Les Délices, a Cleveland-based touring ensemble that explores the dramatic potential and emotional resonance of long-forgotten music, was founded by baroque oboist Debra Nagy in 2009. Nagy is one of North America’s leading performers on the baroque oboe who’s playing has been praised by the New York Times as “distinctly sensual…pliant, warm, and sweet.” Today Nagy is our next featured artist in “The Inside Story,” a blog series exploring the inner workings and personalities of our artists.
When did you realize that you wanted to be an artist/composer/creator?
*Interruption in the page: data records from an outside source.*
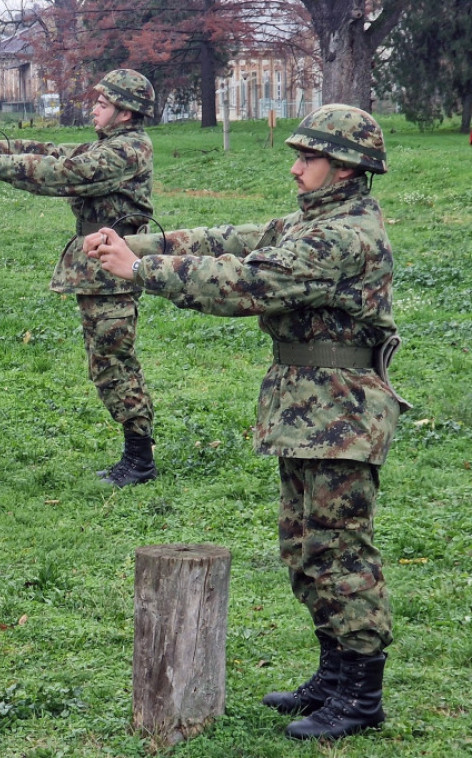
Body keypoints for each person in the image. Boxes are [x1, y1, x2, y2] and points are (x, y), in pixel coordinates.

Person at [84, 104, 409, 740]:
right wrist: (139, 244)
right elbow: (231, 240)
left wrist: (141, 271)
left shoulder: (344, 236)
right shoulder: (314, 220)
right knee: (305, 545)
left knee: (340, 550)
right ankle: (334, 674)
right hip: (310, 408)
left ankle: (362, 694)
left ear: (343, 168)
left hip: (341, 412)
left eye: (307, 158)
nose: (295, 168)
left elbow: (250, 281)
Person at [0, 70, 159, 487]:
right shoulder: (111, 144)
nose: (95, 109)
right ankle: (134, 456)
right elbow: (57, 150)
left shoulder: (127, 152)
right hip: (100, 267)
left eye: (103, 104)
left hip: (113, 271)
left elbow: (66, 172)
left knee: (115, 360)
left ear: (124, 113)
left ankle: (140, 461)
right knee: (105, 361)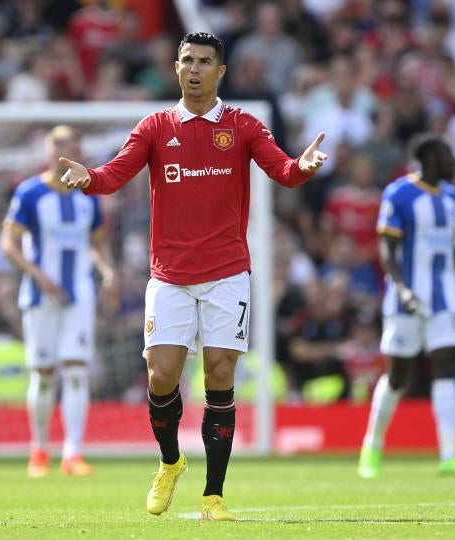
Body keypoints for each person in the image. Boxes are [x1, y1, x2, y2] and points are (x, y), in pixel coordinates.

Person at [58, 32, 327, 520]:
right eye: (187, 60)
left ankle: (214, 496)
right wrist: (89, 179)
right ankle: (170, 461)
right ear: (176, 67)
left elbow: (283, 171)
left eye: (205, 61)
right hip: (170, 276)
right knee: (161, 377)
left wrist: (303, 168)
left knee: (219, 374)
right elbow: (116, 173)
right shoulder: (156, 127)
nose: (195, 68)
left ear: (220, 71)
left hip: (226, 274)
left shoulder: (244, 125)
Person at [0, 125, 118, 478]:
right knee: (45, 374)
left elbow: (96, 244)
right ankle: (39, 451)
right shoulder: (31, 192)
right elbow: (9, 244)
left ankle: (73, 453)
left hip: (79, 295)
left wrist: (108, 271)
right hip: (40, 296)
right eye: (64, 147)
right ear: (51, 153)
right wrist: (39, 276)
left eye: (76, 147)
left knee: (77, 371)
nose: (70, 154)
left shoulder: (89, 194)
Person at [357, 134, 455, 478]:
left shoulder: (453, 197)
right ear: (429, 158)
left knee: (445, 367)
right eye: (448, 154)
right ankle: (372, 447)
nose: (453, 161)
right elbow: (387, 249)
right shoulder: (400, 194)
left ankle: (449, 455)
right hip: (407, 299)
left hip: (445, 298)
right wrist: (403, 288)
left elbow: (446, 248)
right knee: (398, 376)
I remember spending hours sweating away practicing Mozart in my bedroom the summer I was 14. It was the first time I remember being truly excited about music, about exploring and exploiting a world of sonic colors, about expression. It was like a switch got flipped that summer. Previously, music had been a recreation – one of many things that came easily to me. Suddenly, I was inspired to take up new and greater challenges and pursue collaborative musical experiences that I hadn’t really even been aware of before. I didn’t yet know path my future might take, but I increasingly felt the conviction that I had something to say as an artist. As a result, I felt compelled to immerse myself in as much music-making as possible – paying for my own lessons, transportation, instruments from that point forward…
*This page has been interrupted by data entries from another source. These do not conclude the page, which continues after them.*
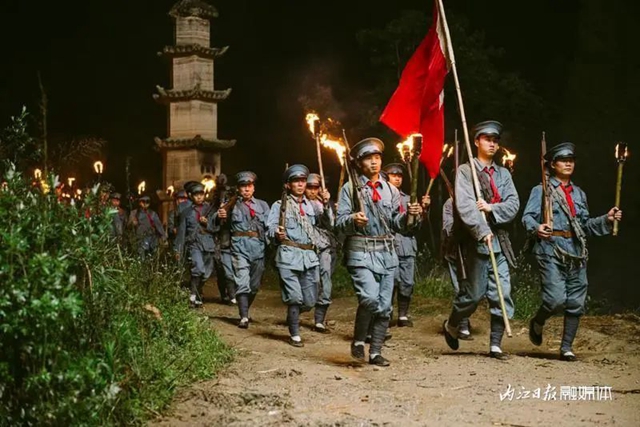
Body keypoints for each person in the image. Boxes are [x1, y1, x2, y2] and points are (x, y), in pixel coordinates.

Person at [522, 142, 622, 361]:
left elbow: (585, 226)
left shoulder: (579, 194)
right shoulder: (542, 190)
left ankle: (566, 347)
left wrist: (607, 219)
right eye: (563, 160)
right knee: (556, 299)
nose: (568, 163)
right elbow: (527, 217)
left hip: (576, 251)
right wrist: (537, 227)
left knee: (576, 300)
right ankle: (538, 321)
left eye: (571, 160)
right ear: (552, 164)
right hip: (550, 249)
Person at [336, 138, 422, 366]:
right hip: (360, 251)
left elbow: (397, 223)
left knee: (385, 306)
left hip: (387, 252)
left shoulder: (390, 191)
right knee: (369, 298)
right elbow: (339, 222)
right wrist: (353, 219)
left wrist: (411, 215)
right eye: (368, 158)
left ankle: (375, 352)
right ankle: (358, 339)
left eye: (377, 158)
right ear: (359, 163)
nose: (373, 162)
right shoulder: (350, 189)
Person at [442, 121, 519, 360]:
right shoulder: (466, 171)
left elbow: (513, 204)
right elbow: (464, 205)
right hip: (476, 241)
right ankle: (453, 323)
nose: (492, 144)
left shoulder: (504, 174)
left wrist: (492, 208)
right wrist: (481, 227)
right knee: (473, 296)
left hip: (500, 241)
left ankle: (495, 345)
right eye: (487, 139)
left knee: (502, 293)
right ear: (476, 142)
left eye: (495, 140)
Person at [266, 165, 332, 347]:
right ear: (288, 185)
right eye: (296, 181)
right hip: (288, 255)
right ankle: (295, 333)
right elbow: (269, 227)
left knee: (310, 300)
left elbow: (328, 224)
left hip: (309, 257)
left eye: (303, 181)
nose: (301, 184)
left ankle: (292, 314)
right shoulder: (280, 206)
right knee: (295, 297)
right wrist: (276, 234)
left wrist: (327, 205)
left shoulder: (312, 205)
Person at [217, 171, 270, 328]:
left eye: (249, 186)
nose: (246, 189)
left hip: (258, 248)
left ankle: (245, 306)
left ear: (253, 188)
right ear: (238, 189)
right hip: (239, 248)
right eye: (243, 186)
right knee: (243, 283)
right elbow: (217, 220)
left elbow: (270, 226)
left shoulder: (262, 205)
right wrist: (221, 214)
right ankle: (244, 316)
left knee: (254, 286)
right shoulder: (231, 204)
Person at [382, 163, 421, 327]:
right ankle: (387, 311)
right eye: (393, 175)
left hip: (406, 244)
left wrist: (419, 213)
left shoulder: (409, 199)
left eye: (399, 176)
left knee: (407, 282)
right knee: (391, 280)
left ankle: (403, 315)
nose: (397, 178)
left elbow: (417, 226)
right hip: (389, 244)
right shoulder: (382, 197)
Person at [174, 182, 218, 307]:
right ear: (191, 196)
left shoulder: (209, 209)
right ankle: (192, 296)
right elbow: (182, 231)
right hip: (194, 243)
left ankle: (197, 293)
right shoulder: (186, 211)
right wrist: (178, 249)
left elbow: (216, 229)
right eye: (196, 195)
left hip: (208, 244)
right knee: (198, 268)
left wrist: (207, 223)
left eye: (201, 194)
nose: (199, 197)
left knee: (206, 273)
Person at [305, 173, 337, 333]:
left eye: (315, 187)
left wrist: (326, 205)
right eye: (309, 187)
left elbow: (331, 224)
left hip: (324, 247)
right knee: (312, 280)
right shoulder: (299, 204)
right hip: (306, 248)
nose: (312, 191)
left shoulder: (326, 204)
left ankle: (319, 320)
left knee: (325, 280)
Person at [128, 194, 166, 259]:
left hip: (151, 239)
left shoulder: (152, 213)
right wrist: (132, 223)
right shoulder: (134, 213)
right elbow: (128, 226)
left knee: (152, 258)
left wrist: (164, 237)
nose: (145, 203)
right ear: (140, 202)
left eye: (147, 201)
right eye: (143, 201)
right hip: (139, 239)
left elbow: (159, 226)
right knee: (141, 258)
What is your guilty pleasure?
I absolutely love to cook –, especially for others. Besides music, cooking is my primary creative outlet. Spending the better part of a day cooking for 6-8 people is a joy for me. I enjoy cooking’s performative elements, the cultivation of technique, improvisation, and creativity in conceiving and executing a meal, but (most importantly – and, as with musical performance) I relish sharing the fruits of my labor with others in a communal experience. I don’t know that that’s a “guilty” pleasure exactly…Ok, maybe raw foods are a guilty pleasure for me. I’ll never be able to say no to a dozen oysters on the half-shell with a beautiful mignonette or an immaculately prepared steak tartare!
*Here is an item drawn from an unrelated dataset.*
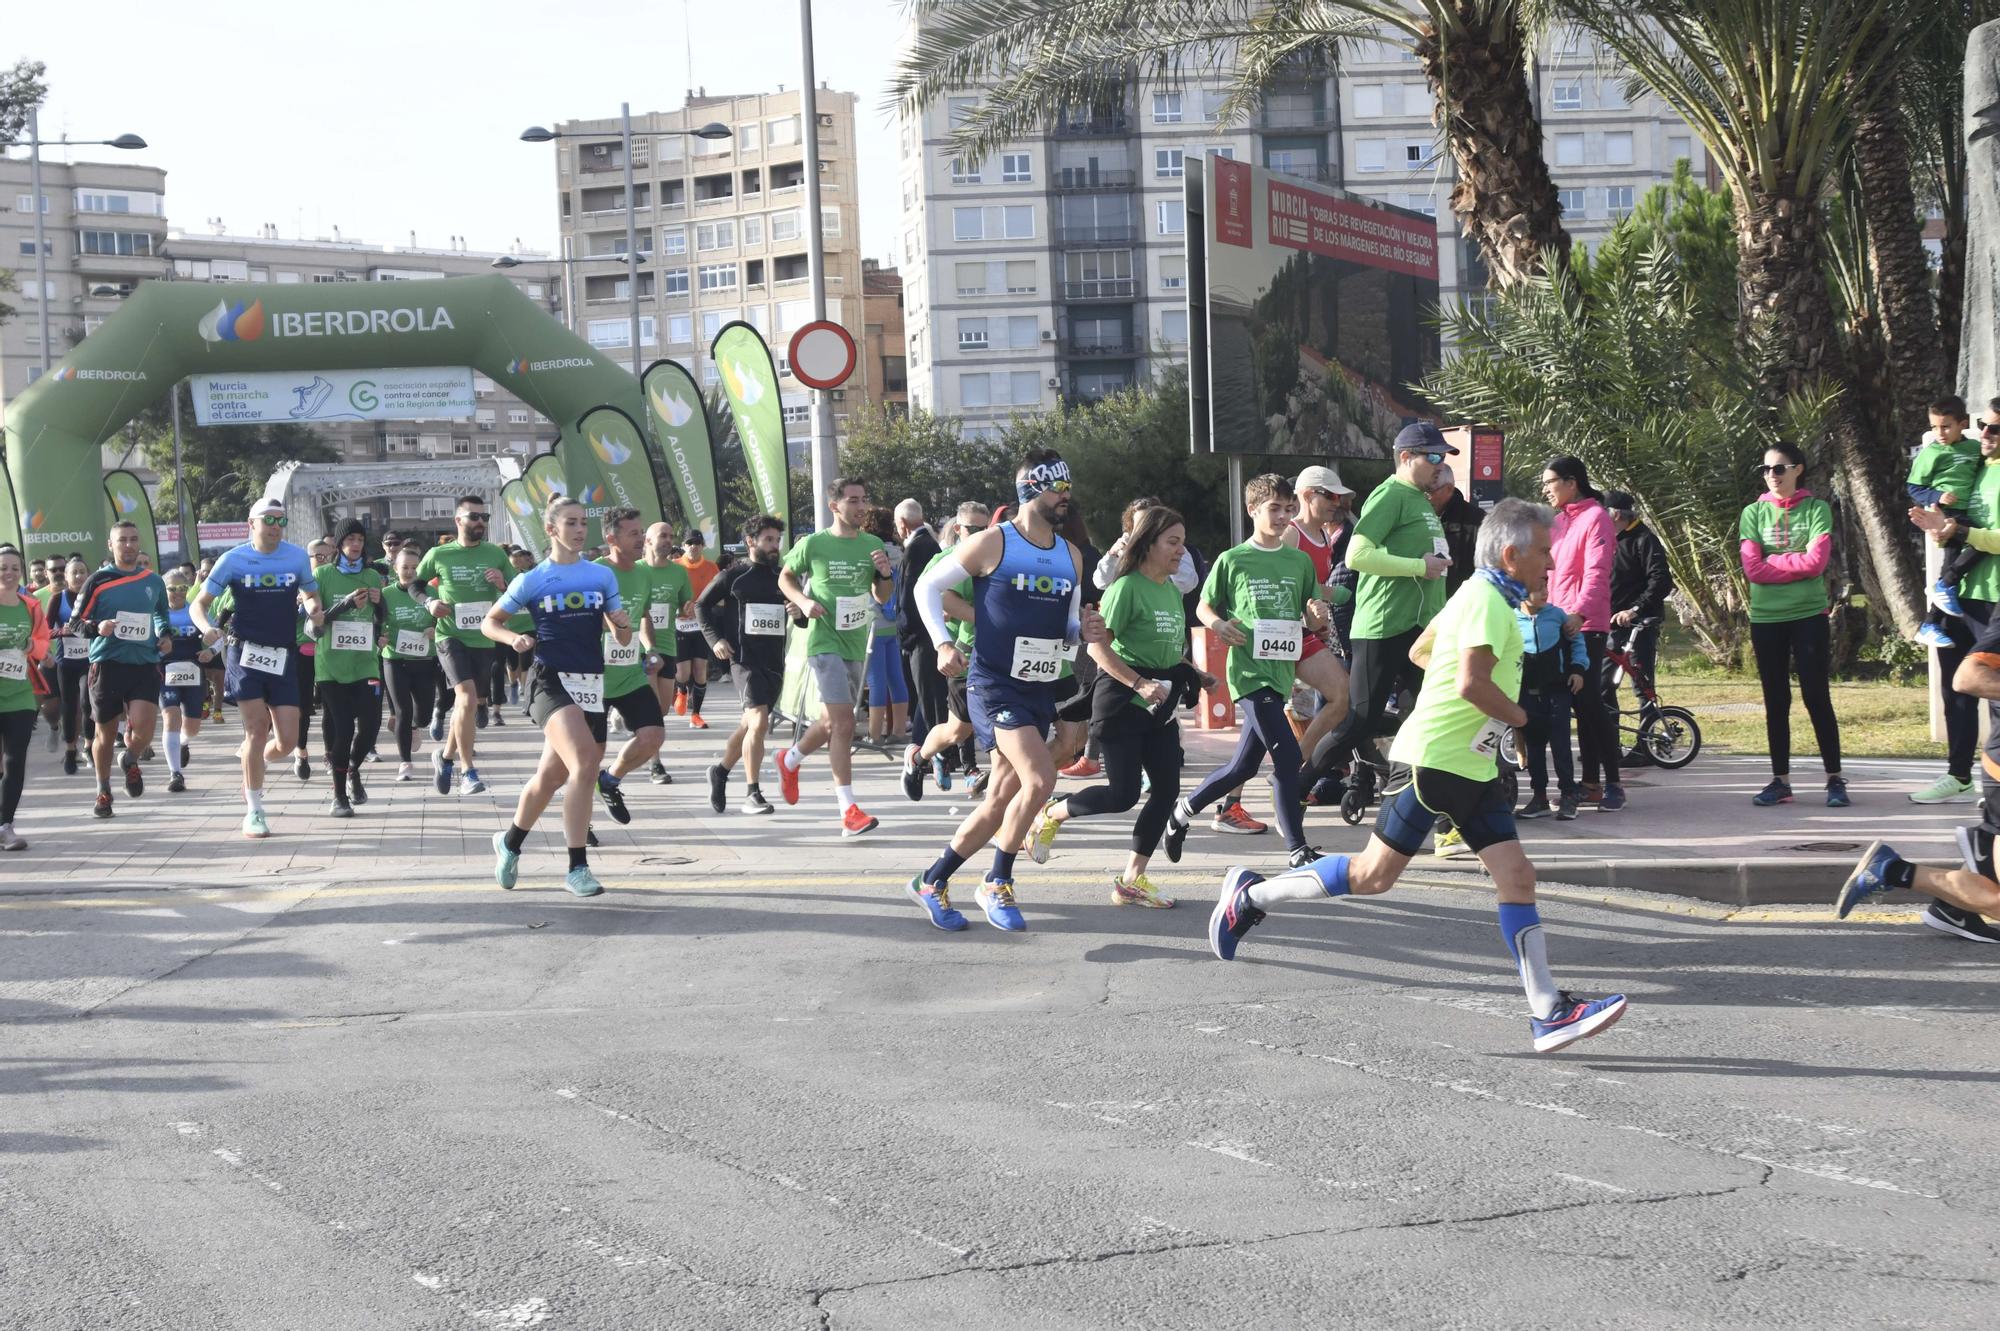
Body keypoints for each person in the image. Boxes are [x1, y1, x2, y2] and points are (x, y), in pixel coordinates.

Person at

If you could spend creative time anywhere in the world, where would it be? And why?
Anywhere in France or Italy. There is so much great culture to appreciate – be it art, architecture, music, cuisine. I would love to spend a few weeks in a farmhouse in Normandy or cycling on country roads in Provence or spend an afternoon lolling about at a café people-watching on a piazza following a morning of fulfilling creative work.
Closer to home, I love our annual trips to the Redwoods in California – we hole up in a cabin for a few days where there’s (blissfully) crappy cell service, great wine, merciful quiet, and nature all around. It’s both a restorative and powerful environment.
What was your favorite musical moment on the album?
My favorite musical moment on the album is one that I don’t personally play! For me, there’s almost no music more beautiful than the Entrée de Polymnie from Rameau’s opera Les Boréades.
What does this album mean to you personally?
There’s so much hard work and emotional investment that goes into bringing any album to completion (from conception, to planning, to fundraising, to rehearsing and recording, to listening and editing, then returning to conception, writing, design, etc.) that each album you make feels like a major milestone/accomplishment. For Age of Indulgence (Les Délices’ 3rd album – and our first for PARMA), the album represents at least five years of work, which began when I first started to program François-André Philidor’s unusual and delightful Quartets from the Art of Modulation on our concert series back in 2011. I love that the music on this album sort of falls between the cracks. It’s not quite Baroque but we’re not yet in the Classical period either. It represents a moment of stylistic experimentation, a sort of crossroads where so much seems possible.
Is there a specific feeling you want listeners to tune into when hearing your work?
I’m obsessed with the idea that Music is language and I think a lot about declamation in these instrumental works. Whether playing violins, viols, or oboe, we’re pronouncing words – paying attention to the various sounds of consonants and the subtle shading of vowels to make a compelling argument for the beauty and value of these little-known works. Can you hear our words?